ちいさなせかい

マリエラ・ゴールドバーグ

1

 チャンスは急に巡ってきた。

 私はこの小さな生き物をどうにかしなければいけなかった。


※※※

 深夜三時のことだった。

 その日はいつも通り出勤して、いつも通り家事をして、いつも通り遅くまで起きて同棲中の彼の帰りを待っていた。

 十二時を三十分は過ぎた頃、彼が酩酊状態で帰ってきた。

 その後もいつも通り。酔っぱらって前後不覚になった彼をなだめすかし、ようやく寝かしつけたのが深夜一時過ぎ。

 本来は私の物のはずのベッドを占領し、フガフガと奇妙な寝息を立てている彼に呆れた視線を送ってから私も床についた。

 ベッドの下に敷いたせんべい布団。もはや布団の機能をほぼ果たしていない。仰向けに寝転がると背中やお尻にフローリングの固さを感じる。それは横向きに寝てもうつ伏せになってみても同じことだった。

 それから一時間ほどうとうとして、眠りに入った深夜二時。そこで一度私の記憶は途切れる。

 そして深夜三時。

 異様な暑さと肌寒さを感じた私は自分の意思とは逆に閉じようとする目を抉じ開け、部屋の電気をつけた。彼がいない。私のベッドで寝ているはずの彼がどこにもいない。

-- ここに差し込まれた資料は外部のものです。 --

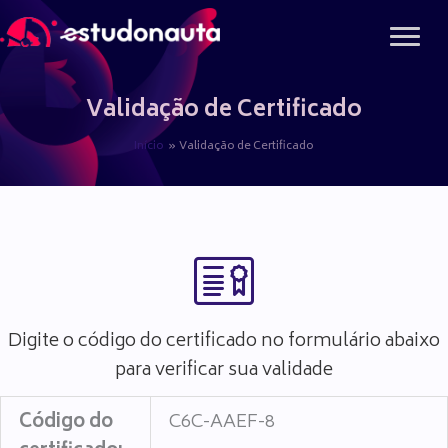
Ir
para
o
conteúdo
Validação de Certificado
Início
Validação de Certificado
Digite o código do certificado no formulário abaixo
para verificar sua validade
Código do
C6C-AAEF-8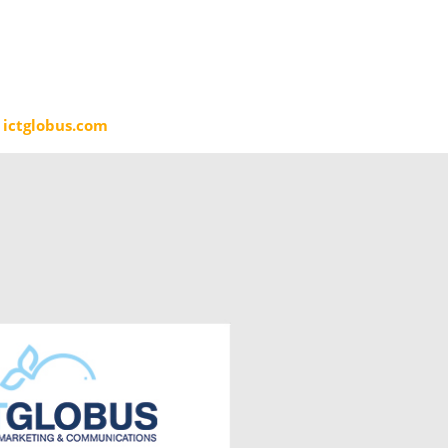
ictglobus.com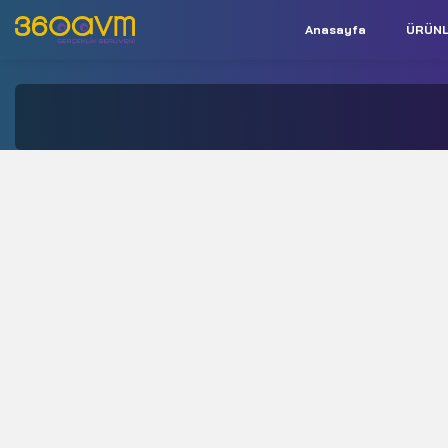
Anasayfa
ÜRÜN
İletişim:
+90 850 532 9312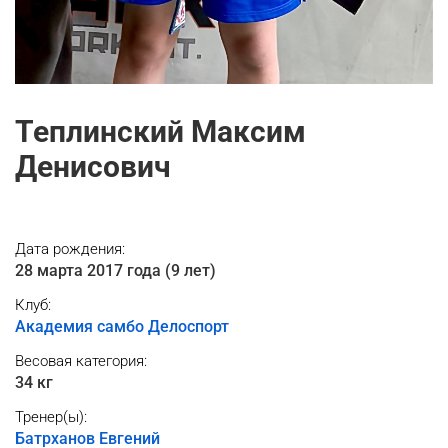
Теплинский Максим
Денисович
Дата рождения:
28 марта 2017 года (9 лет)
Клуб:
Академия самбо Делоспорт
Весовая категория:
34 кг
Тренер(ы):
Батрханов Евгений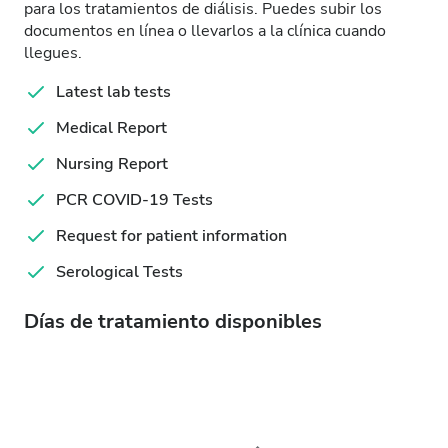
para los tratamientos de diálisis. Puedes subir los
documentos en línea o llevarlos a la clínica cuando
llegues.
Latest lab tests
Medical Report
Nursing Report
PCR COVID-19 Tests
Request for patient information
Serological Tests
Días de tratamiento disponibles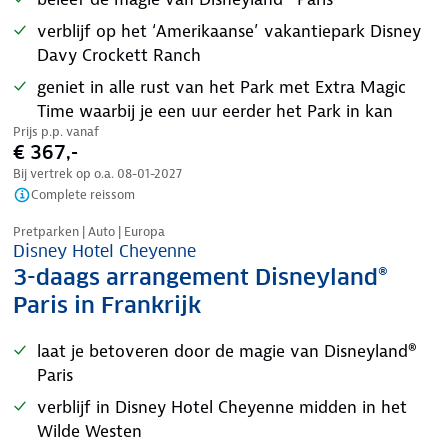
verblijf op het ‘Amerikaanse’ vakantiepark Disney
Davy Crockett Ranch
geniet in alle rust van het Park met Extra Magic
Time waarbij je een uur eerder het Park in kan
Prijs p.p. vanaf
€ 367,-
Bij vertrek op o.a.
08-01-2027
Complete reissom
Pretparken | Auto | Europa
Disney Hotel Cheyenne
3-daags arrangement Disneyland®
Paris in Frankrijk
laat je betoveren door de magie van Disneyland®
Paris
verblijf in Disney Hotel Cheyenne midden in het
Wilde Westen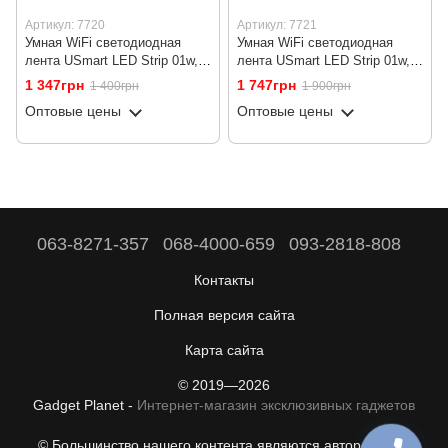
Артикул: 7720
Артикул: 7721
Умная WiFi светодиодная
Умная WiFi светодиодная
лента USmart LED Strip 01w,
лента USmart LED Strip 01w,
RGB, 5 м, с управлением со
RGB , 10 м, с управлением со
1 347грн
1 747грн
1 400грн
1 900грн
смартфона, Android/iOS
смартфона, Android/iOS
Оптовые цены
Оптовые цены
063-8271-357
068-4000-659
093-2818-808
Контакты
Полная версия сайта
Карта сайта
© 2019—2026
Gadget Planet -
Интернет-магазин эксклюзивных гаджетов
© Большинство нашего контента являются авторскими с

 トイレに行ったのかと思い、部屋を出て冷たい廊下を数歩進む。トイレの電気はついていないし、念のため扉を開けてみても誰もいない。

 今度は居間を確認する。扉を開け、壁に設置されたスイッチで電気をつける。居間ではラグドールのカナエちゃんが定位置であるローテーブルの下で心地良さそうに眠っている。こちらのことは何も気にしていない様子だ。

 カナエちゃんは彼が同棲前から飼っている猫だ。彼はカナエちゃんを溺愛しているが、当の本人 (本猫?)は連れない態度でいる。私とカナエちゃんは付かず離れず、適当な距離感を保っている。

 閑話休題。

 やはり彼はいない。これは一体どういうことだろう。

 こんな夜中に外へ?

 しかし、彼愛用のダウンジャケットはハンガーに掛かっている。スマホもテーブルの上に起きっぱなしだ。

 それに狭い部屋だ。外へ行ったのなら寝ていたとしても玄関が開く音に気がついたはず。

じゃあやっぱり部屋の中に?

 私は狭い部屋の中をあちこち探した。

 いない。

 私はそこで諦めた。子供じゃないんだし、どうとでもなる。

 明日も仕事なんだから早く寝なくては。

私はすっかり冷えてしまった身体を擦りながら寝室へ戻った。そしてさっきまで寝ていたせんべい布団に入ってふと思った。

 彼がいないなら自分のベッドで寝ればいい。

 私は布団から這い出てベッドの側に立った。そしてあたたかい羽毛布団をバサッと捲った。

 あ。

 彼だ。

 私はようやく彼を見つけた。私のベッドでグースカ眠っている彼を見つけた。ただし彼は小さな女の子が好むような人形くらいのサイズになっていた。